In July 2013, Velocity introduced the Global Wallet, the first travel money card in Australia, which can be used as a Visa prepaid card. Velocity Global Wallet was discontinued on 1 February 2021.

==Associated products==
===Velocity credit cards===
Velocity co-branded (direct-earn) credit cards earn points on purchases and these points are automatically allocated to the holder's Velocity account each month. Co-branded cards are offered by American Express, NAB, Virgin Money and Westpac. Most banks and credit companies have cards which earn points into their rewards program, which can then be transferred to another program such as Velocity.

===Global Wallet card===
The Velocity Global Wallet prepaid Visa product was owned by Cuscal and managed by Rev Australia Pty Ltd. The card was designed to be used as a travel wallet card, where holders were able to earn points on purchases and avoid overseas transaction fees. The Global Wallet card allowed the holder to load money onto the card in Australian dollars (AUD), up to a total value of A$25,000. As many as ten currencies were able to be stored on the card.

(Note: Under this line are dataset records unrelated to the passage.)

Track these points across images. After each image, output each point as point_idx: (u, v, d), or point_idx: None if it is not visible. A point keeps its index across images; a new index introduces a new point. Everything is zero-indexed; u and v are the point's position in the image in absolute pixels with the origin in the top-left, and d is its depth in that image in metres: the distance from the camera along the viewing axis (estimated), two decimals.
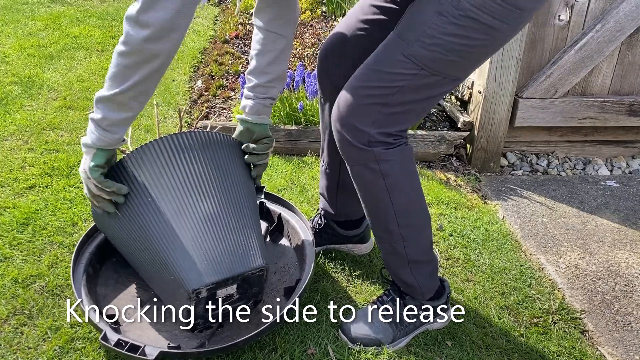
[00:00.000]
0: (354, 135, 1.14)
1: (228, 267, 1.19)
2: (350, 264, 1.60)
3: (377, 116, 1.12)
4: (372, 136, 1.13)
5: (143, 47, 1.03)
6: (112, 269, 1.46)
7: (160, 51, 1.05)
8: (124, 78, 1.07)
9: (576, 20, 2.20)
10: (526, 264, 1.72)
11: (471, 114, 2.36)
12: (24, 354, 1.22)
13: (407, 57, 1.09)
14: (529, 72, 2.29)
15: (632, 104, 2.33)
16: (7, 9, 3.80)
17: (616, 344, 1.44)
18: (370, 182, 1.19)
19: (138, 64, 1.05)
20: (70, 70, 2.86)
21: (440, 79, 1.11)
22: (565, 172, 2.43)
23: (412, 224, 1.25)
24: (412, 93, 1.12)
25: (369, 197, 1.23)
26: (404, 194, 1.21)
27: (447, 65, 1.09)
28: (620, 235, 1.91)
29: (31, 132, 2.19)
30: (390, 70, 1.10)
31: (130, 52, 1.04)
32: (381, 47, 1.15)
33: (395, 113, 1.13)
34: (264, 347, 1.28)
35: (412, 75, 1.09)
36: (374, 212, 1.25)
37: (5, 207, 1.70)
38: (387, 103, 1.11)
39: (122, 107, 1.11)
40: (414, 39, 1.08)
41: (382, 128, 1.13)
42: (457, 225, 1.87)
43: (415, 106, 1.15)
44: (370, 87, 1.12)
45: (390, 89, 1.10)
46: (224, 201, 1.24)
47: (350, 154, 1.17)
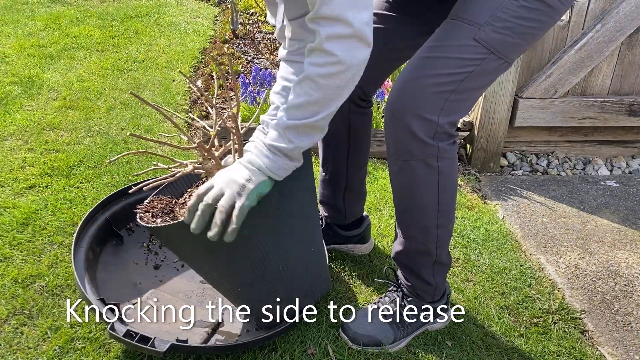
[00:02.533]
0: (421, 126, 1.10)
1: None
2: (350, 264, 1.60)
3: (447, 104, 1.09)
4: (440, 126, 1.10)
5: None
6: (112, 251, 1.47)
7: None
8: (330, 101, 1.00)
9: (576, 20, 2.20)
10: (526, 264, 1.72)
11: (471, 114, 2.36)
12: (24, 354, 1.22)
13: (478, 42, 1.07)
14: (529, 72, 2.29)
15: (632, 104, 2.33)
16: (7, 9, 3.79)
17: (616, 344, 1.44)
18: (422, 180, 1.16)
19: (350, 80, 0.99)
20: (70, 70, 2.86)
21: (502, 63, 1.12)
22: (565, 172, 2.43)
23: (448, 224, 1.24)
24: (479, 78, 1.11)
25: (414, 196, 1.19)
26: (450, 194, 1.20)
27: (514, 48, 1.10)
28: (620, 235, 1.91)
29: (31, 132, 2.18)
30: (460, 55, 1.08)
31: (344, 70, 0.96)
32: (439, 34, 1.12)
33: (462, 100, 1.11)
34: (264, 347, 1.28)
35: (481, 60, 1.08)
36: (415, 211, 1.21)
37: (5, 207, 1.70)
38: (456, 90, 1.09)
39: (316, 130, 1.04)
40: (484, 23, 1.07)
41: (449, 117, 1.11)
42: (457, 225, 1.87)
43: (476, 93, 1.14)
44: (439, 75, 1.09)
45: (460, 75, 1.08)
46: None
47: (411, 147, 1.12)
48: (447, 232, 1.25)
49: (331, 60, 0.95)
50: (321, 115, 1.01)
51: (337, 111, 1.08)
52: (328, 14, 0.92)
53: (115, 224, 1.50)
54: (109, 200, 1.51)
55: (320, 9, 0.92)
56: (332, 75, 0.96)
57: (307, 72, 0.98)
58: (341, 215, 1.57)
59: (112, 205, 1.51)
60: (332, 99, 1.00)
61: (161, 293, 1.36)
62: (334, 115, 1.05)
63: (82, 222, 1.42)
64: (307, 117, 1.00)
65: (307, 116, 1.00)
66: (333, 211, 1.57)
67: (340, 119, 1.38)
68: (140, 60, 3.08)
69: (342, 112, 1.37)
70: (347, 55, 0.94)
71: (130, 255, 1.48)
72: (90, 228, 1.44)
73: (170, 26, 3.72)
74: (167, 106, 2.56)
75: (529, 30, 1.09)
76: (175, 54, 3.19)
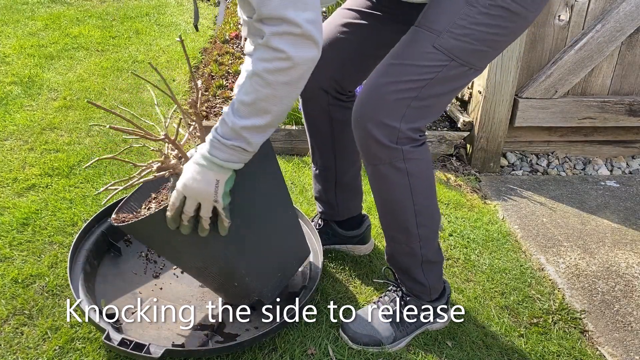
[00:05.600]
0: (383, 132, 1.11)
1: None
2: (350, 264, 1.60)
3: (407, 110, 1.10)
4: (402, 132, 1.11)
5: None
6: (111, 263, 1.47)
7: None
8: (279, 99, 0.99)
9: (576, 20, 2.20)
10: (526, 264, 1.72)
11: (471, 114, 2.36)
12: (24, 354, 1.22)
13: (437, 49, 1.08)
14: (529, 72, 2.29)
15: (632, 104, 2.33)
16: (7, 9, 3.79)
17: (616, 344, 1.44)
18: (394, 182, 1.17)
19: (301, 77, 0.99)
20: (70, 70, 2.86)
21: (467, 70, 1.12)
22: (565, 172, 2.43)
23: (429, 223, 1.24)
24: (441, 85, 1.11)
25: (389, 197, 1.21)
26: (425, 193, 1.21)
27: (476, 55, 1.10)
28: (620, 235, 1.91)
29: (31, 132, 2.18)
30: (419, 63, 1.09)
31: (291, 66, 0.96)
32: (404, 41, 1.13)
33: (424, 107, 1.12)
34: (264, 347, 1.28)
35: (442, 67, 1.09)
36: (394, 213, 1.23)
37: (5, 207, 1.70)
38: (418, 97, 1.10)
39: (270, 127, 1.04)
40: (443, 30, 1.08)
41: (411, 123, 1.12)
42: (457, 225, 1.87)
43: (442, 99, 1.15)
44: (399, 82, 1.10)
45: (420, 82, 1.09)
46: None
47: (377, 152, 1.14)
48: (429, 230, 1.25)
49: (279, 56, 0.94)
50: (271, 114, 1.00)
51: (316, 104, 1.07)
52: (268, 14, 0.92)
53: (112, 237, 1.50)
54: (104, 214, 1.50)
55: (260, 10, 0.93)
56: (279, 70, 0.95)
57: (255, 67, 0.97)
58: (334, 211, 1.57)
59: (108, 218, 1.50)
60: (281, 97, 0.98)
61: (161, 300, 1.37)
62: (314, 107, 1.05)
63: (78, 237, 1.42)
64: (257, 116, 1.00)
65: (257, 114, 1.00)
66: (326, 207, 1.57)
67: (319, 112, 1.39)
68: (140, 60, 3.08)
69: (320, 105, 1.39)
70: (294, 51, 0.94)
71: (129, 266, 1.47)
72: (86, 242, 1.44)
73: (170, 26, 3.72)
74: (167, 106, 2.56)
75: (491, 37, 1.09)
76: (175, 54, 3.19)
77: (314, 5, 0.94)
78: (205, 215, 1.07)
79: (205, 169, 1.03)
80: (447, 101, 1.18)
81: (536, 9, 1.11)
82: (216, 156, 1.02)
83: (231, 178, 1.06)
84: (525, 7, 1.08)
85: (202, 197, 1.05)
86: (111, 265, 1.47)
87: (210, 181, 1.03)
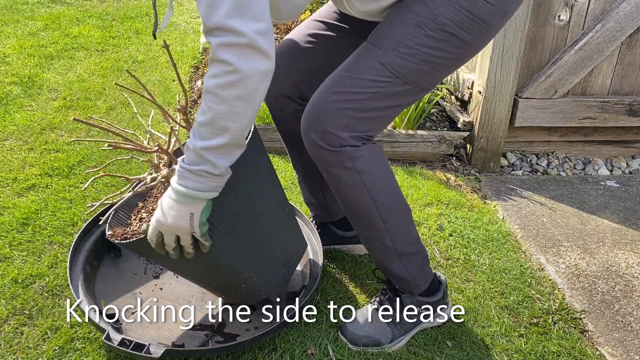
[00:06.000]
0: (325, 139, 1.14)
1: None
2: (350, 264, 1.60)
3: (349, 121, 1.13)
4: (345, 139, 1.14)
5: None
6: (111, 264, 1.47)
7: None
8: (236, 115, 0.96)
9: (576, 20, 2.20)
10: (526, 264, 1.72)
11: (471, 114, 2.36)
12: (24, 354, 1.22)
13: (382, 65, 1.12)
14: (529, 72, 2.29)
15: (632, 104, 2.33)
16: (7, 9, 3.79)
17: (616, 344, 1.44)
18: (348, 182, 1.19)
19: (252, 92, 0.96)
20: (70, 70, 2.86)
21: (411, 88, 1.15)
22: (565, 172, 2.43)
23: (395, 216, 1.25)
24: (383, 100, 1.14)
25: (348, 197, 1.23)
26: (382, 188, 1.22)
27: (420, 75, 1.14)
28: (620, 235, 1.91)
29: (31, 132, 2.18)
30: (365, 76, 1.13)
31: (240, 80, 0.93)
32: (355, 54, 1.17)
33: (366, 118, 1.15)
34: (264, 347, 1.28)
35: (385, 83, 1.12)
36: (356, 211, 1.25)
37: (5, 207, 1.70)
38: (359, 108, 1.13)
39: (233, 147, 1.01)
40: (390, 48, 1.11)
41: (353, 132, 1.15)
42: (457, 225, 1.87)
43: (385, 112, 1.18)
44: (343, 92, 1.13)
45: (363, 94, 1.13)
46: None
47: (324, 157, 1.17)
48: (397, 223, 1.25)
49: (227, 69, 0.92)
50: (230, 132, 0.97)
51: (283, 112, 1.13)
52: (214, 24, 0.91)
53: None
54: (103, 215, 1.50)
55: (207, 22, 0.92)
56: (230, 84, 0.92)
57: (206, 85, 0.95)
58: (327, 212, 1.58)
59: (108, 218, 1.50)
60: (237, 113, 0.95)
61: (161, 300, 1.37)
62: (282, 115, 1.07)
63: (78, 237, 1.42)
64: (217, 135, 0.97)
65: (216, 134, 0.97)
66: (318, 210, 1.58)
67: (289, 118, 1.42)
68: (140, 60, 3.08)
69: (288, 112, 1.41)
70: (242, 62, 0.91)
71: (129, 266, 1.47)
72: (86, 242, 1.44)
73: (170, 26, 3.72)
74: (166, 106, 2.56)
75: (435, 60, 1.12)
76: (175, 54, 3.19)
77: (263, 17, 0.92)
78: (186, 244, 1.07)
79: (178, 204, 1.01)
80: (391, 115, 1.21)
81: (482, 37, 1.14)
82: (185, 186, 1.00)
83: (207, 207, 1.04)
84: (471, 34, 1.11)
85: (178, 231, 1.04)
86: (111, 266, 1.47)
87: (184, 215, 1.02)
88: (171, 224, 1.03)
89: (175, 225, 1.03)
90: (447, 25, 1.09)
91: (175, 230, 1.04)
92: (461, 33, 1.10)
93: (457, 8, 1.08)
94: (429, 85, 1.18)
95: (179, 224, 1.02)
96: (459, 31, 1.09)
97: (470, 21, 1.09)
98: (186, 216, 1.02)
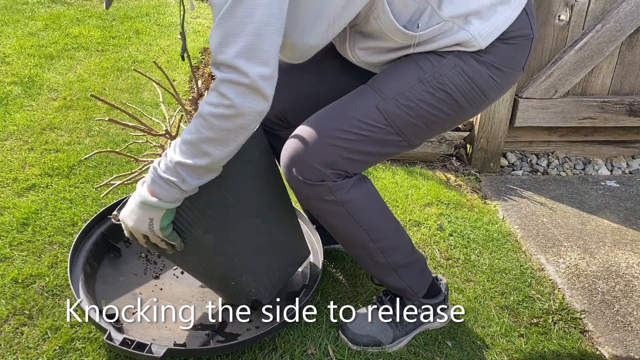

The card could be used as a Visa prepaid card. Fees were charged to make purchases in foreign currencies, and for withdrawal of cash at ATMs. The exchange rates were locked in at the time the currencies were bought, and not at the time of a transaction, as would be the case with a credit card; and the funds held on the account did not earn interest. Velocity Global Wallet was discontinued in February 2021.

==Awards==
The Velocity Frequent Flyer program, then called Velocity Rewards, won the 2009 Freddie Awards for best frequent flyer program, best award redemption, best affinity credit card, best member communications, best website. This was the fourth consecutive Freddie Awards that Velocity has won. Velocity Frequent Flyer also won the "program of the year" award for the third year running at the 2015 Freddie Awards.